Try to load using Where Exist().

Like this,

TEMP;

Load * Inline [

TRAN_CODE

SPRECEIVE

];

TRANS_DTL_REC:

LOAD

......

FROM .....(QVD)

WHERE Exists(TRAN_CODE);

TRANS_DTL_REC:

LOAD

......

FROM .....(QVD)

WHERE Not Exists(TRAN_CODE);

Drop table TEMP;

This will save some time.

datanibbler
Champion
Champion
Author

Hi,

thanks a lot! I will try.

Yes, the splitting of the table does have a reason - I need the respective parts several times during the script execution, so to make all these LOADs RESIDENT, I load the table beforehand, and since in some places I need only the smaller part, in others I need only the bigger part, it makes sense as both parts are smaller to parse than the total ...

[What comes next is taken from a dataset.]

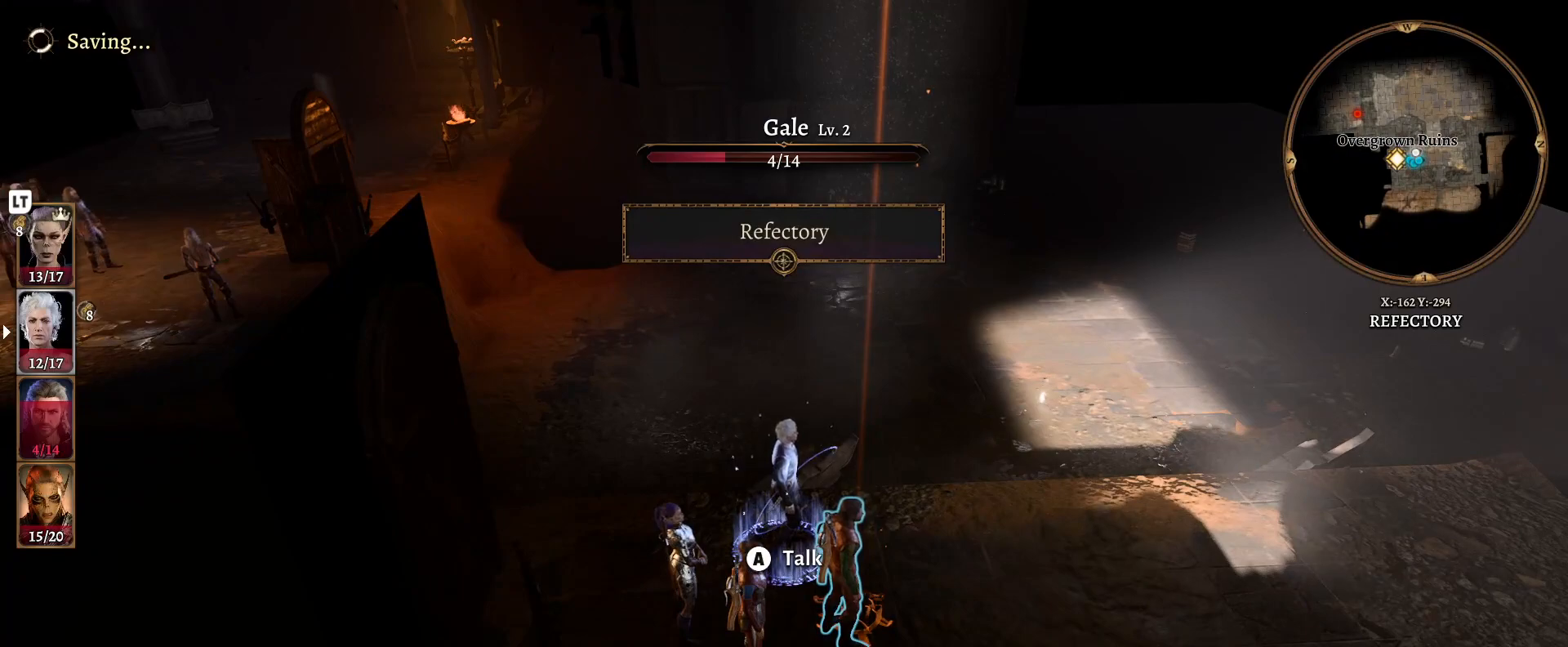
{"buttons": ["DPAD_DOWN"], "left_stick": "center", "right_stick": "center", "events": []}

This still does not explain why the smaller part takes much longer in the loading than the big one - but never mind. If I can speed the whole thing up, all the better.

Now I have introduced a partial_reload_scheme, in case the report is used several times one after another, so that these tables are just left standing instead of being reloaded every time.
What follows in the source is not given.